Незнакомые черты города и ощущение посторонности никуда не делись. Рихтер смотрел на регулировщиков, тяжелых армейских грузовиков, проносящихся мимо джипов с мордатыми гаубицами на прицепе. Но смотрел без прошлого страха – как на временщиков. Навроде строительного леса, что опоясывает стены дома. Стоит смириться с его долговечностью, а уже разбирают его. И стены становятся свежевыкрашенными: не всегда красивыми и родными, но всегда свежевыкрашенными.
В подтверждение мыслей картинка рванулась вперед. Незыблемые люди и машины оказались пылью перекатной.
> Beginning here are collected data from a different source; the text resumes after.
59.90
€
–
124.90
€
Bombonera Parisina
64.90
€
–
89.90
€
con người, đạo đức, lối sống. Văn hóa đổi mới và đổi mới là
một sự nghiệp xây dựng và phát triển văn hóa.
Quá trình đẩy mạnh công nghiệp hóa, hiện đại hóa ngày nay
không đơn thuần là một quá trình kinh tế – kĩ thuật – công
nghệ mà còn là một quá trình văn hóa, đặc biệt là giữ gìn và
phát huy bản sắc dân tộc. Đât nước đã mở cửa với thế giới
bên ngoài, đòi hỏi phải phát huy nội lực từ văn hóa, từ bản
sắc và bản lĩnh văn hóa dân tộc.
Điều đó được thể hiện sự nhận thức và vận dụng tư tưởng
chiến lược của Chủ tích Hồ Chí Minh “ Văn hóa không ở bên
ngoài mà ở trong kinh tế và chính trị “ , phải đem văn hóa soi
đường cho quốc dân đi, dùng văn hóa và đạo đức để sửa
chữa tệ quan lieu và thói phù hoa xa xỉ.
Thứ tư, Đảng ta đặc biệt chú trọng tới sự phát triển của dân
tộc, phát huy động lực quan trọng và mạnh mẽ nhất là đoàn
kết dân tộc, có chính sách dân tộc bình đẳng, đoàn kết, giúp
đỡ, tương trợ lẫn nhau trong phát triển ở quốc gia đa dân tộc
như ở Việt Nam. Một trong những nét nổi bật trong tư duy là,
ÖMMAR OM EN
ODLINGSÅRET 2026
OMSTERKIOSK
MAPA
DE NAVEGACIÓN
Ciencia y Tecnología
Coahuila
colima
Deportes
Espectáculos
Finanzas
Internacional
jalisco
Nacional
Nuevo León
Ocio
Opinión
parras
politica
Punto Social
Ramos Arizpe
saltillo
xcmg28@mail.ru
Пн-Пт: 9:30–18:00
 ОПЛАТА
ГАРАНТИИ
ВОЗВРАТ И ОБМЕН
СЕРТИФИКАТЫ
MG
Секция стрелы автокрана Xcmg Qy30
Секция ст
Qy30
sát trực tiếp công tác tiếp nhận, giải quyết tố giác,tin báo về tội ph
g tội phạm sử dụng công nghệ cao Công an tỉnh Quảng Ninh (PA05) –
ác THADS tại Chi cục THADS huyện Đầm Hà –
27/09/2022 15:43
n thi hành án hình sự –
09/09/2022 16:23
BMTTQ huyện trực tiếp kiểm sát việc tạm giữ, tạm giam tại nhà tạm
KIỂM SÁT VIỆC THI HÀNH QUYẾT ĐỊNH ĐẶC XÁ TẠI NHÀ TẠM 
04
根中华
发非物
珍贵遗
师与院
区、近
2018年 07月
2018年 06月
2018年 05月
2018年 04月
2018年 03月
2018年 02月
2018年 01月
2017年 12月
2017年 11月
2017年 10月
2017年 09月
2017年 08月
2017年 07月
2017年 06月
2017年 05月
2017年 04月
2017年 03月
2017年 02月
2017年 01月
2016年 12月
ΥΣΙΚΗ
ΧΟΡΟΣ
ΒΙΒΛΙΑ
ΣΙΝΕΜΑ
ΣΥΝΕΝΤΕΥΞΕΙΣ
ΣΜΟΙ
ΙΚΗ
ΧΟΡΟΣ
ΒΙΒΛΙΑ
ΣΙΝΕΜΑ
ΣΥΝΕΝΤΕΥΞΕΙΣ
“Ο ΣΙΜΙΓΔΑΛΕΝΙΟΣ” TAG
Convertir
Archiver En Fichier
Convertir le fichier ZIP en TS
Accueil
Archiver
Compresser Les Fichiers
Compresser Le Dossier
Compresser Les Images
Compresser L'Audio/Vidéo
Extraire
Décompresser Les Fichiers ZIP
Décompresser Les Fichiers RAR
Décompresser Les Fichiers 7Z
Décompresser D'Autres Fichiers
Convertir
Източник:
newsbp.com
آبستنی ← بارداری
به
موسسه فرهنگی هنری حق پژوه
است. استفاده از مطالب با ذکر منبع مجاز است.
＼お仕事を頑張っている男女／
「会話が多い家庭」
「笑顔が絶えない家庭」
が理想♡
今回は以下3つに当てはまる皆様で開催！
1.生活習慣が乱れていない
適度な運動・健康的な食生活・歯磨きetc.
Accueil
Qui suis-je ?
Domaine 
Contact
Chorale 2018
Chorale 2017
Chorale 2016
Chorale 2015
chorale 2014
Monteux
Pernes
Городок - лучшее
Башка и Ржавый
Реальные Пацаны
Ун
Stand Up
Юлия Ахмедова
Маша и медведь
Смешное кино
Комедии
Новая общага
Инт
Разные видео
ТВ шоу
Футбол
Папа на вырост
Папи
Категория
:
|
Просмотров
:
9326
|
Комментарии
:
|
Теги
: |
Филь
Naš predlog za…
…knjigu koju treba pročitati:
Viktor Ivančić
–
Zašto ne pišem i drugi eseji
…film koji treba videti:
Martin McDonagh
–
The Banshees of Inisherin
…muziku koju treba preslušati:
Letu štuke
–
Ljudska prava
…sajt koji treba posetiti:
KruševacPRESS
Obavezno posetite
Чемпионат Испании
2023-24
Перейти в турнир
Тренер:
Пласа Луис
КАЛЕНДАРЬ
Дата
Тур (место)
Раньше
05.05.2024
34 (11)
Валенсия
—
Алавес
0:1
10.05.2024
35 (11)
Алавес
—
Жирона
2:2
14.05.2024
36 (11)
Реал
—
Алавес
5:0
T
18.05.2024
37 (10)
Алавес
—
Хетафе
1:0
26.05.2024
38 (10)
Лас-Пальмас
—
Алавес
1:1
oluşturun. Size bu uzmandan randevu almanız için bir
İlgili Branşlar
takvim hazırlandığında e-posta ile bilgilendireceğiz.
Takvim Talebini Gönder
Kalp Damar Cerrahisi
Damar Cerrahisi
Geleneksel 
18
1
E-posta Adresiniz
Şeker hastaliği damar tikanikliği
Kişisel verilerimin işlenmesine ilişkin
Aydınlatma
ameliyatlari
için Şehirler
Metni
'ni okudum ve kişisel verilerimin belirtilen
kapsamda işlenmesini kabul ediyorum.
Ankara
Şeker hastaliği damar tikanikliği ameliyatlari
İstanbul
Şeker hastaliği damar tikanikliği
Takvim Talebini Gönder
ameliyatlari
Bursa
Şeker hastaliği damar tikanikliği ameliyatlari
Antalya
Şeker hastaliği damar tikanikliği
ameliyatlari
Народ повалил нескончаемым потоком. Хотя мгновением раньше улица казалась брошенной.
Рихтер устремился следом, с каждым шагом понимая, что не сможет отвернуть в сторону. Что-то значительное ожидало впереди, отчего лица людей искривлялись и обращались застывшими масками.
Они столпились там, где дорога взбиралась на круглый холм и сразу опадала затяжным спуском. Внизу проходила городская черта с перечеркнутым дорожным знаком. Злые языки шутили, что так город отталкивает чужаков. Скатертью дорожка
Случилось наоборот.
Дорога хорошо проглядывалась. Виднелась процессия, как раз взявшая середину дистанции. Единым строем шагали навстречу горожанам солдаты.
У Рихтера дрогнуло всё внутри. И люди заахали, заохали. Но видя то там, то тут вооруженных людей, которые без всякого удивления наблюдали за открывшейся сценой, успокаивались и выжидали.
Отряд приблизился еще на четверть. Солдаты шли в строю, но вместе с тем не стройно. Процессия оказалась довольно жалкой на вид.
Да ещё кто-то особенно наблюдательный крикнул чуть ранее:
– Вроде не наши.
Люди вздохнули единым порывом. Похожие на пружинные фигурки. Под действием страха, незнания, даже ветра (и бог знает, чего еще) люди накренялись и всматривались; готовились сорваться прочь и действовать. Без затеи и всякого толка.
Тот же кликуша вернул всем присутствие духа с той же резкостью, с какой и отнял минутой ранее.
– Идут безоружные.
Ещё больший шум-гам.
Ба! безоружные солдаты – да с чего бы это.